TEKST:
Bij een baby in onvolkomen stuitligging, met de benen omhoog, worden eerst de billen geboren. Bij een volkomen stuitligging worden eerst een of twee benen geboren.
De kans op complicaties voor de moeder is bij een bevalling in stuitligging niet groter dan bij een bevalling in hoofdligging. Wel is er een verhoogde kans dat de gynaecoloog tijdens de bevalling besluit tot een keizersnede. Er is een iets verhoogde kans dat uw baby een tijdje naar de couveusesuite gaat. Na een vaginale stuitbevalling is na 38 weken zwangerschap bij ongeveer 1 op de 20 baby's een opname op de couveuseafdeling nodig. Na een keizersnede is dat bij 1 op de 200 baby's. Er bestaan verschillende redenen voor zo’n opname. Bij 1% van de baby’s die in stuitligging geboren worden, is de reden een beschadiging die bij de geboorte optreedt. U kunt denken aan een botbreuk of een bloedinkje. Er kan ook behoefte zijn aan een beetje extra zuurstof. Op de lange termijn is er geen verschil in het risico op sterfte. De ontwikkeling van een kind in stuitligging, geboren door middel van een keizersnede of vaginaal is gelijk.
Voorwaarden voor een veilige vaginale stuitbevalling
De gynaecoloog zal met u en uw partner afwegen of een
gewone bevalling veilig is, de volgende dingen zijn daarbij belangrijk:
- bij een vorige bevalling waren er geen ernstige problemen, zoals een lastig uit te voeren vacuüm- of tangverlossing;
- het geschatte gewicht van uw baby is niet te hoog;
- het hoofd van de baby ligt gunstig: voorover gebogen;
- de stuit ligt in het bekken ingedaald;
- de ontsluiting en de uitdrijving vorderen goed tijdens de bevalling.
De keizersnede bij een stuitligging
Zie voor algemene informatie over de keizersnede onze folder ‘De keizersnede’. Een enkele keer is het bij een keizersnede moeilijk een baby in stuitligging uit de baarmoeder te halen en kan een (zenuw)beschadiging optreden. Wanneer de keizersnede te vroeg in de zwangerschap wordt gepland, om zo een spontane bevalling te voorkomen, kan de baby longproblemen krijgen. Een opname op de couveuseafdeling is vervolgens nodig. Hierom wordt de keizersnede vanwege stuitligging in principe niet voor 39 weken zwangerschap uitgevoerd. Het litteken in de baarmoeder is een risico bij een volgende bevalling. Meer hierover staat in de folder ‘De keizersnede’.

GEGEVENS:
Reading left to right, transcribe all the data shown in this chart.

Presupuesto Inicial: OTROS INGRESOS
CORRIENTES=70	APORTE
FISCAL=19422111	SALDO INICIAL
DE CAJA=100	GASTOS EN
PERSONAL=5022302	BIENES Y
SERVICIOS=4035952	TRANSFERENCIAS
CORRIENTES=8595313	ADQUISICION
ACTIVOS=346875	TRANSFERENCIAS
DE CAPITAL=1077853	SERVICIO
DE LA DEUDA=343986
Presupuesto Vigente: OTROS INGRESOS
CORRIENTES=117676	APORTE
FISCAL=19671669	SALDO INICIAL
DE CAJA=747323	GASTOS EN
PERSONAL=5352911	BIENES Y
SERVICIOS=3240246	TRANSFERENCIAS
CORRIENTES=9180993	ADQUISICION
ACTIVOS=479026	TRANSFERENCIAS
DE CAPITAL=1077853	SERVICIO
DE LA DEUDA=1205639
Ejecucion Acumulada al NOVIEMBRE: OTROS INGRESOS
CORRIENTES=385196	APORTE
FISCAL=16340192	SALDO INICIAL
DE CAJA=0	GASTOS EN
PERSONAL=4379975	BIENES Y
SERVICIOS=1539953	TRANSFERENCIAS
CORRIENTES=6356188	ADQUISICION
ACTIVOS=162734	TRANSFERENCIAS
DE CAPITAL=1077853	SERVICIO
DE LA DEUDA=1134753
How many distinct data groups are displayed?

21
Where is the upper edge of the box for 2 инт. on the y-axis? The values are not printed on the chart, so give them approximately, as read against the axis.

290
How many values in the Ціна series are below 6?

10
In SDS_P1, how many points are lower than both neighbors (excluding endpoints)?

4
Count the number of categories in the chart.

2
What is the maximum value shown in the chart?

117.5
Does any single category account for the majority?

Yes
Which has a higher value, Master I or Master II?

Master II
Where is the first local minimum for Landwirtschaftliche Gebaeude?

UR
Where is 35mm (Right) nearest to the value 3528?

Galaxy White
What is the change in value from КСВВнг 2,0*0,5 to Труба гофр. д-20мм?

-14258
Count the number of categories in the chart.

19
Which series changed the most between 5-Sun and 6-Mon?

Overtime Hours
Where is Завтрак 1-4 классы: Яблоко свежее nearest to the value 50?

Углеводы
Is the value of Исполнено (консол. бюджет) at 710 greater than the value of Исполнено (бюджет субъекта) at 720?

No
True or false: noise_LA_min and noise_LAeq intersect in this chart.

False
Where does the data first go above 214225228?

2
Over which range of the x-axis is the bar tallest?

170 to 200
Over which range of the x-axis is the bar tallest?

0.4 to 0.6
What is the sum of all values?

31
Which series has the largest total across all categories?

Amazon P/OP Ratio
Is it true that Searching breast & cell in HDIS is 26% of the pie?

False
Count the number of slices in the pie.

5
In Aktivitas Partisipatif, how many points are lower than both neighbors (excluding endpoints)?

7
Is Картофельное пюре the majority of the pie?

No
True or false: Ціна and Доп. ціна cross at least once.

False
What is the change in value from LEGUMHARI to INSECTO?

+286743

OPDRACHT A: Vóór hoeveel weken zwangerschap wordt volgens de tekst over stuitligging de keizersnede vanwege stuitligging in principe niet uitgevoerd?
OPDRACHT B: Vervang in de tekst over stuitligging "longproblemen" door "ademhalingsproblemen" en geef het deel vanaf "De keizersnede bij" tot en met "de folder ‘De keizersnede’." opnieuw.

ANTWOORD A: 39 weken

ANTWOORD B:
De keizersnede bij een stuitligging
Zie voor algemene informatie over de keizersnede onze folder ‘De keizersnede’. Een enkele keer is het bij een keizersnede moeilijk een baby in stuitligging uit de baarmoeder te halen en kan een (zenuw)beschadiging optreden. Wanneer de keizersnede te vroeg in de zwangerschap wordt gepland, om zo een spontane bevalling te voorkomen, kan de baby ademhalingsproblemen krijgen. Een opname op de couveuseafdeling is vervolgens nodig. Hierom wordt de keizersnede vanwege stuitligging in principe niet voor 39 weken zwangerschap uitgevoerd. Het litteken in de baarmoeder is een risico bij een volgende bevalling. Meer hierover staat in de folder ‘De keizersnede’.